Government fears that unchecked investments can be used as a means for converting black money into white.

Hyderabad: Investment in start-ups is considered as income and because of this, a sizeable portion of the funds raised by start-ups have to be paid as ‘angel’ tax. There is apparently no precedence anywhere in the world where an investment is treated as income and taxed in the hands of the company, except India.

Members of start-up ecosystem have started a petition “Save Indian start-ups” on change.org. Some start-ups in the city also reportedly received assessment notices in the past year to pay tax on the funds raised.

Mr Jay Krishnan, CEO of T-Hub, said, “The big point is that everybody is hoping for the angel tax to go away and the Hyderabad ecosystem is no different. The problem is that in the hands of the investee, it is treated as income. Several announcements have been made about revising the angel tax. If that comes through, it will be great.”

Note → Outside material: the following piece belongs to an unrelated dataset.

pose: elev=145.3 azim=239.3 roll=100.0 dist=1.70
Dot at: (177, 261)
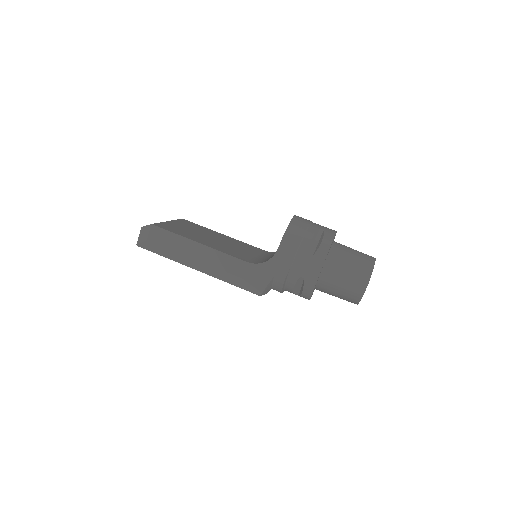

The government probably fears that if there are no checks and balances, black money will flow into start-ups massively. People will invest in start-ups at super high valuations just because they can pump much more money into a company and then use other means to turn it into white.

A serial entrepreneur who spoke on condition of anonymity, said, “In this whole charade, start-ups have the most to lose, and investors have the most to fear and ultimately, the ecosystem is disrupted. The problem is that the government wants the start-ups to do the heavy lifting. A start-up founder is an entrepreneur with so much to do and doing IT level due diligence on an investor is neither in their interest or their area of expertise. Furthermore, no start-up founder would be courageous enough to ask a HNI (high net worth individual) for his source of funds or income tax details.” An investor is already paying income tax and whatever is left after paying is what he invests in a start-up. In effect, the investor is being taxed twice, once on income, second on investment.

Srikanth Perepu of Hyderabad Angels said efforts are being made to help the government understand the repercussions of this. “When investors are part of angels network, they are directed through the company’s bank accounts. There is no way that any kind of cash component can influence and the colour of money can be traced. We should hear something favourable in the near future.”

Some companies are setting up operations outside the country for taxation and other reasons. Says Saurabh Marda, co-founder of Freyr Energy: “The range of investment instruments that international investors can use to fund start-ups in this country are currently very restricted, which has a negative impact on growth. Companies are left with no choice but to explore setting-up holding companies outside India. This creates tax complications at the time of investment rounds and exit/buyouts. Extending access to collateral free capital beyond Rs 2 crore would encourage the growth of start-ups.”